# Task goal
Look for the line containing "409 426 2916" and the line containing "102 312 443" in the entries below. Copy those two and all lines between them exactly, leaving out pictures.

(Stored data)
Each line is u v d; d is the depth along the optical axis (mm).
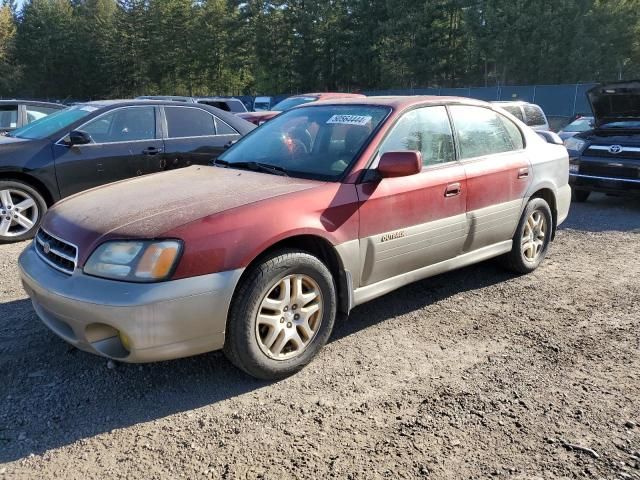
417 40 44156
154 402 3125
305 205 3410
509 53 38188
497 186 4691
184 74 59219
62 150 6516
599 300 4750
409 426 2916
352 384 3340
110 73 59812
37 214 6469
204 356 3654
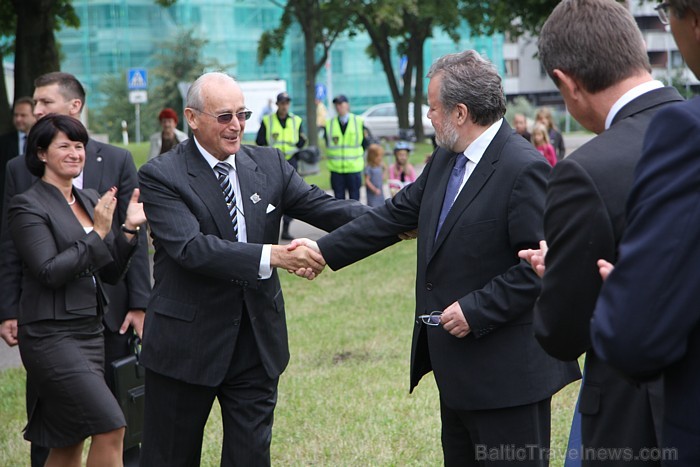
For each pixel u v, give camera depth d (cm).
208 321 372
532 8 1506
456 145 335
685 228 191
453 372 333
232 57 4434
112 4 4350
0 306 436
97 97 4388
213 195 376
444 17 3111
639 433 233
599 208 228
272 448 525
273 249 365
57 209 428
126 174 488
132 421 466
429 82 338
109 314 471
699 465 200
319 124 3769
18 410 620
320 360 700
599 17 241
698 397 200
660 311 191
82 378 413
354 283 1009
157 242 382
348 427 550
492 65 334
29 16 1283
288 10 2952
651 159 198
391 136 3772
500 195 325
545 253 251
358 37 5234
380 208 380
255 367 380
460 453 360
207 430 569
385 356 704
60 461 434
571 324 235
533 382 328
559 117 4228
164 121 1103
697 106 196
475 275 330
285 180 402
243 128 379
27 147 431
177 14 4375
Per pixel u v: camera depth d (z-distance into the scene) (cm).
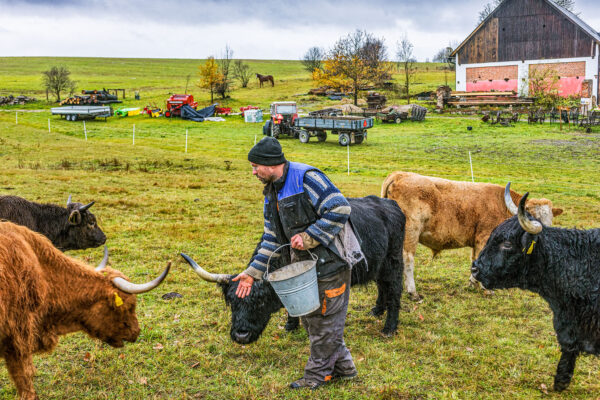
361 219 556
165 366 515
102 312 443
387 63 6925
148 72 11944
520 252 480
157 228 1145
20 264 391
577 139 3609
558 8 5391
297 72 11925
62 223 777
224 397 465
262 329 493
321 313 447
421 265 920
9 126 4269
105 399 455
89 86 8981
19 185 1592
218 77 6838
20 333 391
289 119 4072
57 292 420
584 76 5381
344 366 480
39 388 468
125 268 843
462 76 5916
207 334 594
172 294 713
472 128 4275
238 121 5106
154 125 4738
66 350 538
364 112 5350
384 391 469
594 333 461
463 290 782
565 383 480
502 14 5647
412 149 3406
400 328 630
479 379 504
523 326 636
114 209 1332
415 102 6191
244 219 1273
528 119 4509
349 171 2559
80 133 4078
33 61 13850
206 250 977
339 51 6450
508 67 5691
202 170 2342
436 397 468
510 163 2803
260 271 454
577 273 464
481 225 761
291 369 520
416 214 743
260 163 423
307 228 428
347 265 444
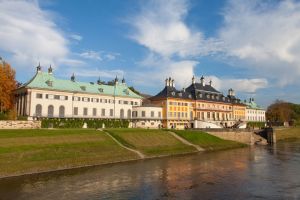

# Answer below
409 426 2916
352 384 3340
110 73 59812
37 214 6469
204 356 3654
For each pixel u v, give camera depth d (cm).
208 321 372
532 8 1506
456 145 335
685 228 191
453 372 333
232 57 4434
112 4 4350
0 306 436
97 97 4388
213 195 376
444 17 3111
639 433 233
599 208 228
272 448 525
273 249 365
57 209 428
126 174 488
132 421 466
429 82 338
109 314 471
699 465 200
319 124 3769
18 410 620
320 360 700
599 17 241
698 397 200
660 311 191
82 378 413
354 283 1009
157 242 382
348 427 550
492 65 334
29 16 1283
288 10 2952
651 159 198
391 136 3772
500 195 325
545 253 251
358 37 5234
380 208 380
255 367 380
460 453 360
207 430 569
385 356 704
60 461 434
571 324 235
533 382 328
559 117 4228
164 121 1103
697 106 196
475 275 330
285 180 402
243 128 379
27 147 431
177 14 4375
Per pixel u v: camera depth d (z-distance into the scene) (cm).
361 219 556
165 366 515
102 312 443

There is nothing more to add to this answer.